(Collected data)
....
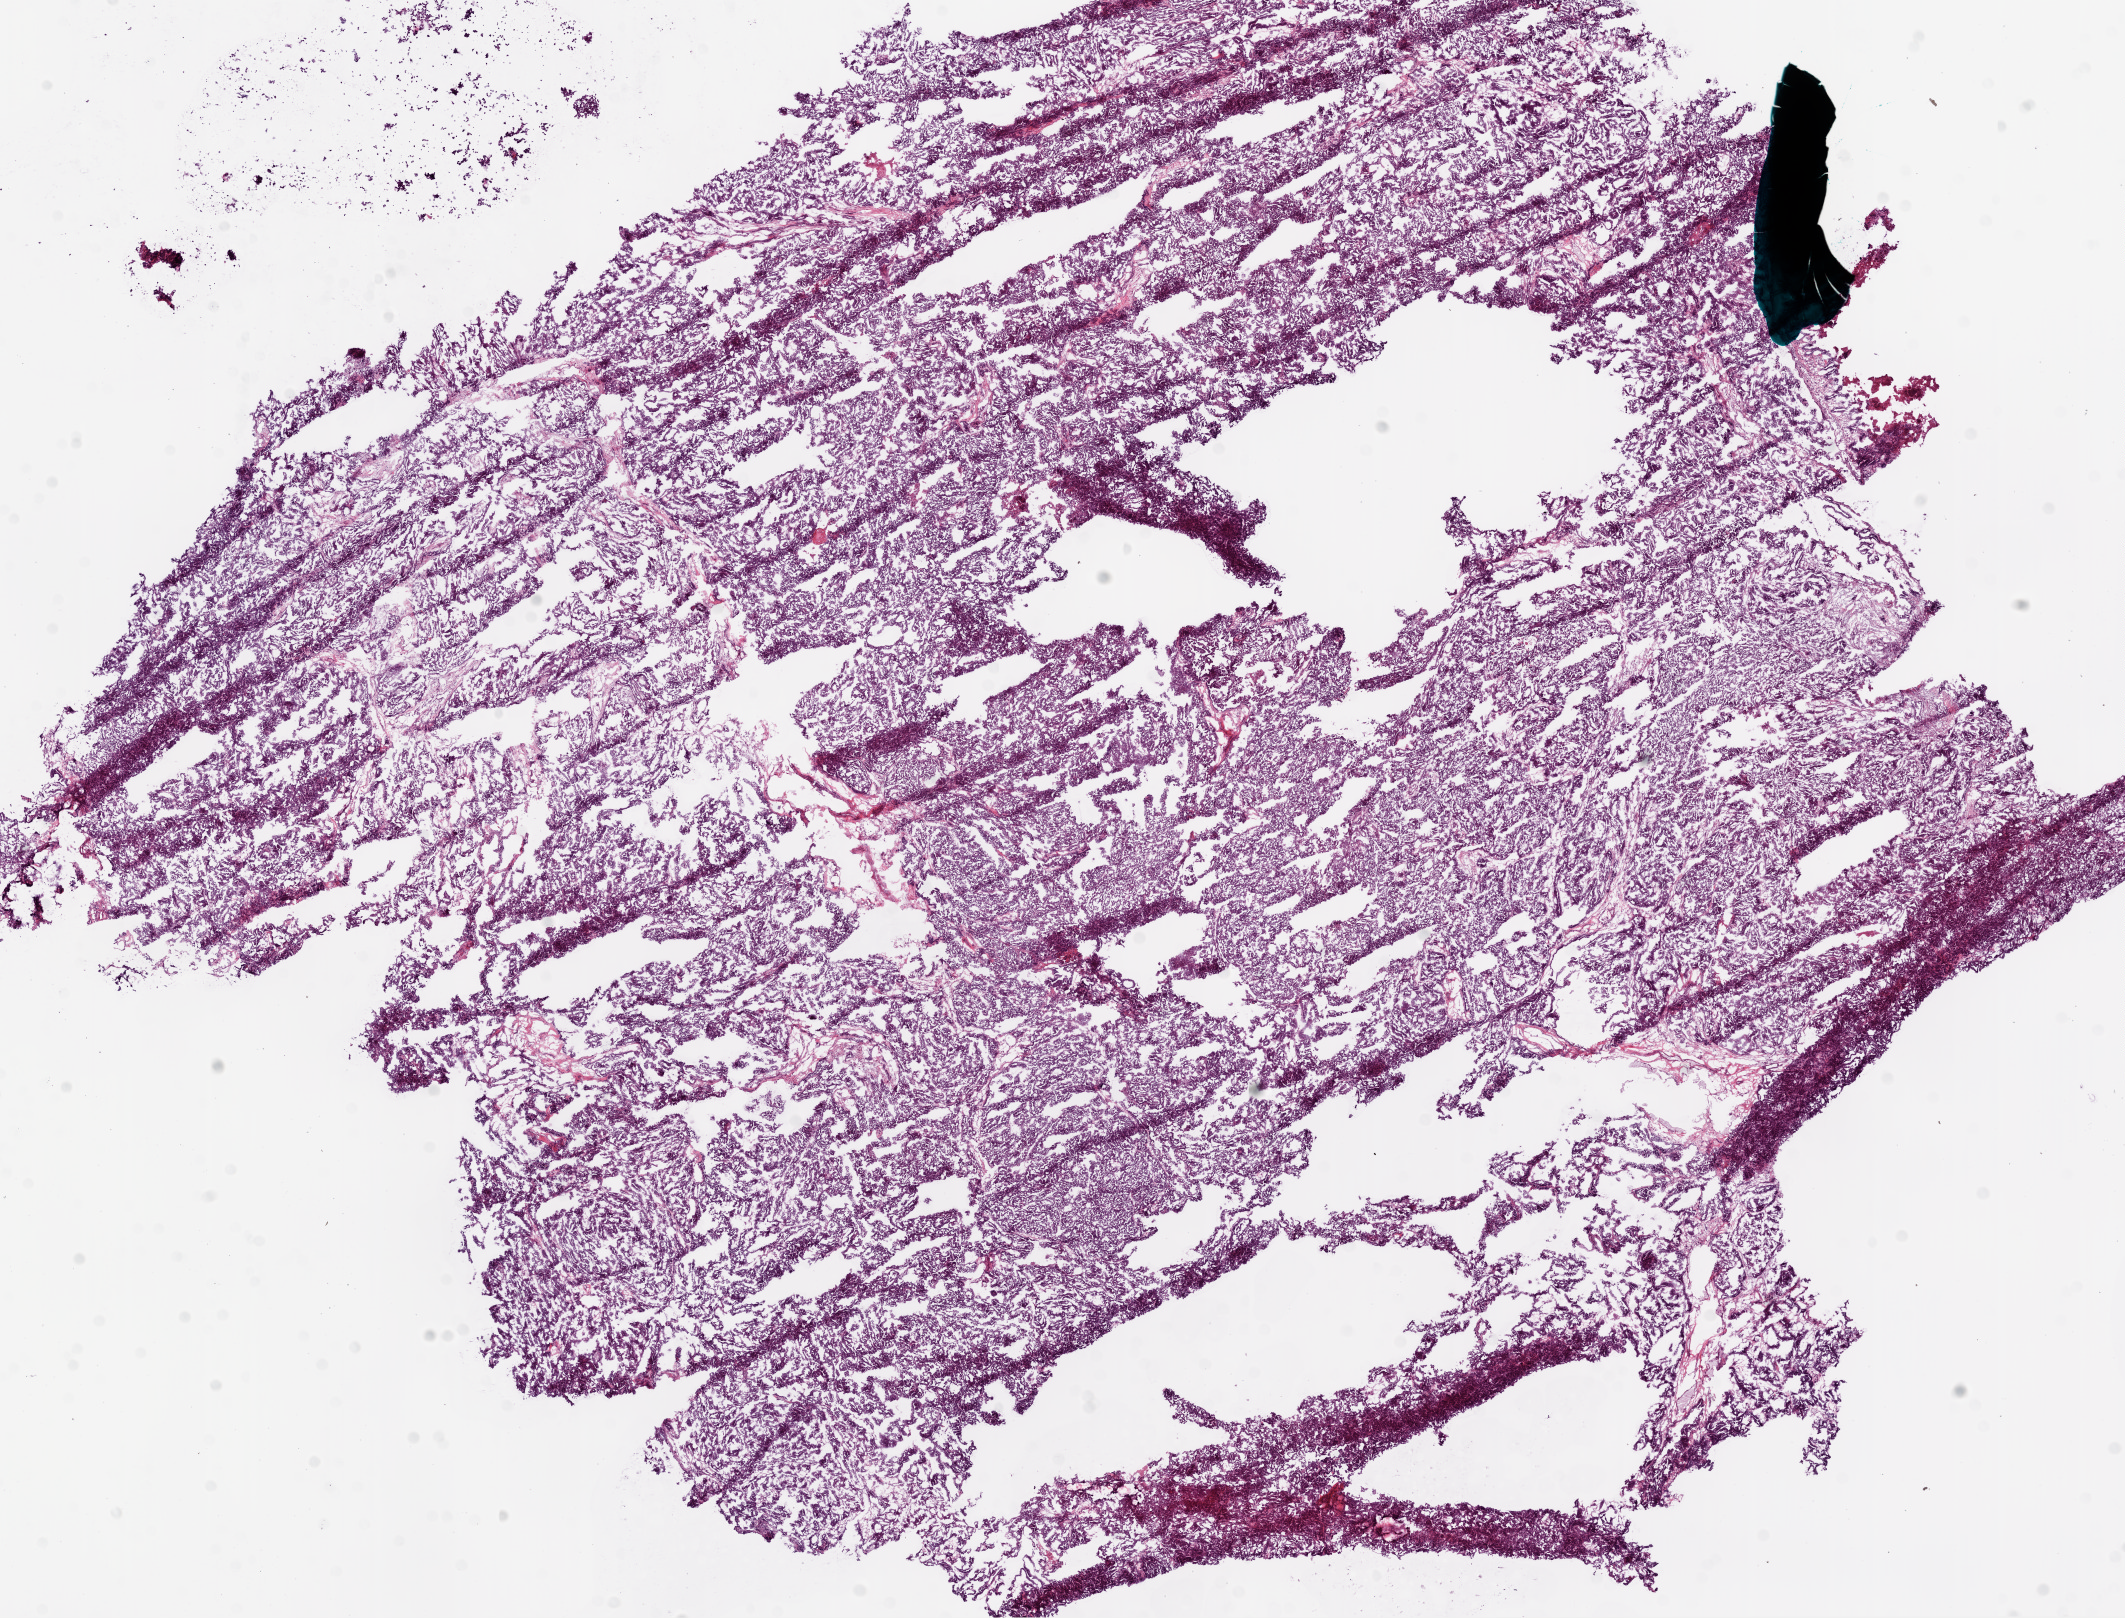
H&E whole-slide image — low-resolution overview of the scanned area, about 17.1 x 13.0 mm, frozen section, primary tumour sample from the ovary. Female, age 68 years at initial diagnosis. Histologic grade: G3 (poorly differentiated). Slide review estimates, as recorded: tumour cells 95%, tumour nuclei 95%, normal cells 0%, stromal cells 5%, necrosis 0%.
- laterality: bilateral
- FIGO stage: IIIC
- diagnosis: Serous cystadenocarcinoma, NOS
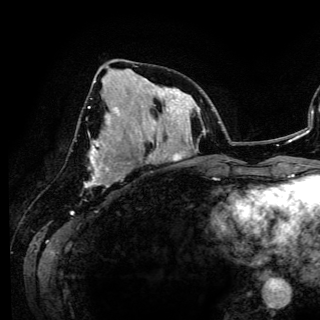
Breast MRI (dynamic contrast-enhanced), one axial slice; slice 56 of 150 in the series (ordered by position); cropped to one breast; dynamic contrast-enhanced series, time point 2 of 6 at this slice position (early post-contrast); 3 T; TE 4.2 ms, TR 7.9 ms; 1.2 mm slice thickness; 320 × 320 image matrix, field of view 213 × 213 mm. Female patient.
Structures marked on this image (semi-automatically segmented with operator editing):
- enhancing-tissue mask used for the functional tumour volume (all voxels passing the contrast-enhancement thresholds inside the analysis volume; usually the tumour): bounding box [x1, y1, x2, y2] px = [85, 80, 119, 186]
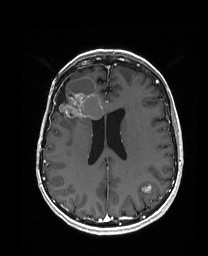
Brain MRI from a brain-tumour surgery series, one axial slice. Position 74 of 192 along the scan axis. T1-weighted post-contrast. 1 mm slice thickness. 208 × 256 image matrix, field of view 203 × 250 mm. Case-level facts recorded for this patient, not image findings: histopathology: Metastatic Carcinoma from Breast primary; tumour location: Right Frontal.
Annotated regions visible in this slice (outlined manually by an expert reader):
- previous resection cavity: box from (x=54, y=78) to (x=70, y=111) px
- tumour: (x=55, y=77)–(x=104, y=128)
....
EXERCISE AIM: Each record above goes into the copy word for word; the pictures do not.

WRITTEN SOLUTION:
H&E whole-slide image — low-resolution overview of the scanned area, about 17.1 x 13.0 mm, frozen section, primary tumour sample from the ovary. Female, age 68 years at initial diagnosis. Histologic grade: G3 (poorly differentiated). Slide review estimates, as recorded: tumour cells 95%, tumour nuclei 95%, normal cells 0%, stromal cells 5%, necrosis 0%.
- laterality: bilateral
- FIGO stage: IIIC
- diagnosis: Serous cystadenocarcinoma, NOS
Breast MRI (dynamic contrast-enhanced), one axial slice; slice 56 of 150 in the series (ordered by position); cropped to one breast; dynamic contrast-enhanced series, time point 2 of 6 at this slice position (early post-contrast); 3 T; TE 4.2 ms, TR 7.9 ms; 1.2 mm slice thickness; 320 × 320 image matrix, field of view 213 × 213 mm. Female patient.
Structures marked on this image (semi-automatically segmented with operator editing):
- enhancing-tissue mask used for the functional tumour volume (all voxels passing the contrast-enhancement thresholds inside the analysis volume; usually the tumour): bounding box [x1, y1, x2, y2] px = [85, 80, 119, 186]
Brain MRI from a brain-tumour surgery series, one axial slice. Position 74 of 192 along the scan axis. T1-weighted post-contrast. 1 mm slice thickness. 208 × 256 image matrix, field of view 203 × 250 mm. Case-level facts recorded for this patient, not image findings: histopathology: Metastatic Carcinoma from Breast primary; tumour location: Right Frontal.
Annotated regions visible in this slice (outlined manually by an expert reader):
- previous resection cavity: box from (x=54, y=78) to (x=70, y=111) px
- tumour: (x=55, y=77)–(x=104, y=128)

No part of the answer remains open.